Big Data: More than just analytics

Some say that Big Data is just Analytics repackaged, but there is a difference. It is especially important to understand the distinction because data driven companies have been found to outperform those who are not.

Analytics provides an approach to decision making through the application of statistics, programming and research to discern patterns and quantify performance. The goal is to make decisions based on data rather than intuition. Simply put, evidence-based or data-driven decision are better decisions. 

Analytics replaced the HiPPO effect ("highest paid person's opinion") as a basis for making critical decision.
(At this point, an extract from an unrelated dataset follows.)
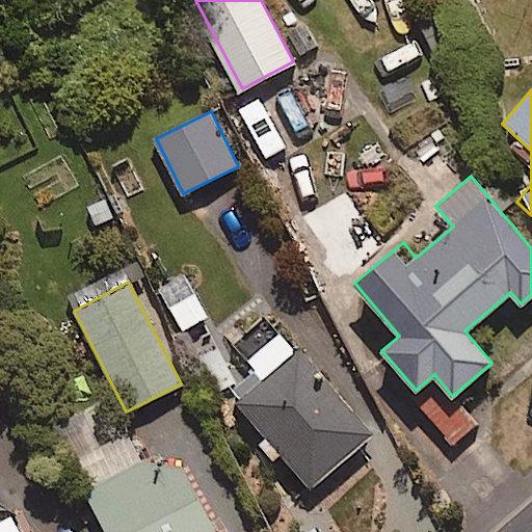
[(236,403),(261,433),(254,440),(276,466),(284,459),(311,491),(376,436),(300,347),(236,403)]
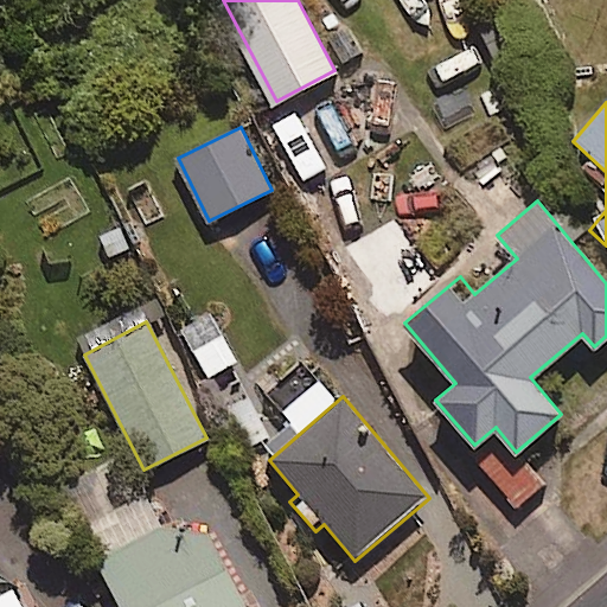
[(251,606),(205,516),(178,530),(174,522),(159,530),(142,497),(94,522),(112,555),(98,562),(121,606),(251,606)]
So, what is the difference between Big Data and what we have traditionally called "analytics"? According to Andrew McAfee and Erik Brynjolfsson, the difference is massive volumes of data that we have access to, the speed at which data are accumulating and the variety of different data points.

According to the authors, “Each of us is now a walking data generator. The data available is often unstructured – not organized in a database – and unwieldy, but there is a huge amount of signal in the noise simply waiting to be released”.
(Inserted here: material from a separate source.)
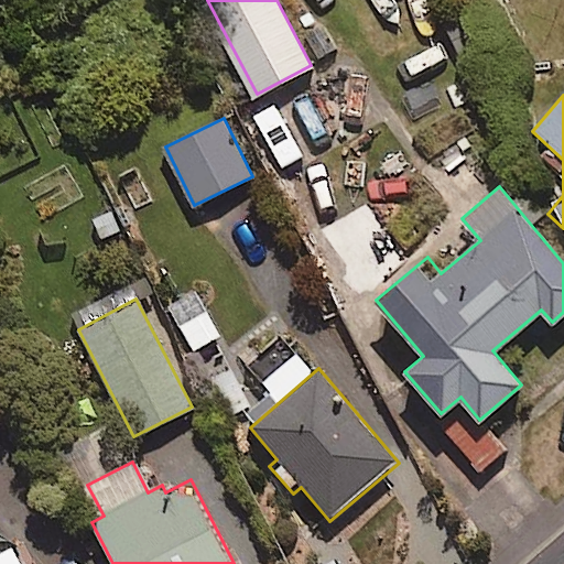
[(19,563),(10,548),(0,553),(0,563),(19,563)]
Volume of data: As of this year the amount of data being created is in the range of a few exabytes (2.5) and doubles every 40 months.

An exabyte is 1,000 petabytes, or a billion gigabytes.  According the authors, more data crosses the Internet today than was stored in in the entire Internet twenty years ago. So the amount of data available is staggering.  

Managing that amount of data has spawned NoSQL players like of Hadoop and MongoDB.

Velocity of data: The speed at which data is created is sometimes more significant than the amount of data. The ability to react to large amounts of data in real, or near real time equates with agility today.  The example cited is that of the MIT Media Lab using location data from mobile phones to determine the volume of shoppers at a Macy's parking lot on Black Friday. The goal was to estimate the retailer's sales ahead of Macy's actually recording those sales. Analysts kill for this sort of predictive edge.

Variety of data: The advent of social media changed the data landscape significantly. Today we have many relatively new sources of data. When we think of traditional data points, or those that are found in relational databases, we don't tend to consider photos, tweets, status updates, location or GPS coordinates. These are all relatively new.

So, the challenge for the new tools is to help us unlock this 'signal'. While analytics bring us techniques to help us to make better decisions, big data provides us something more powerful as it has served to expand the traditional data set.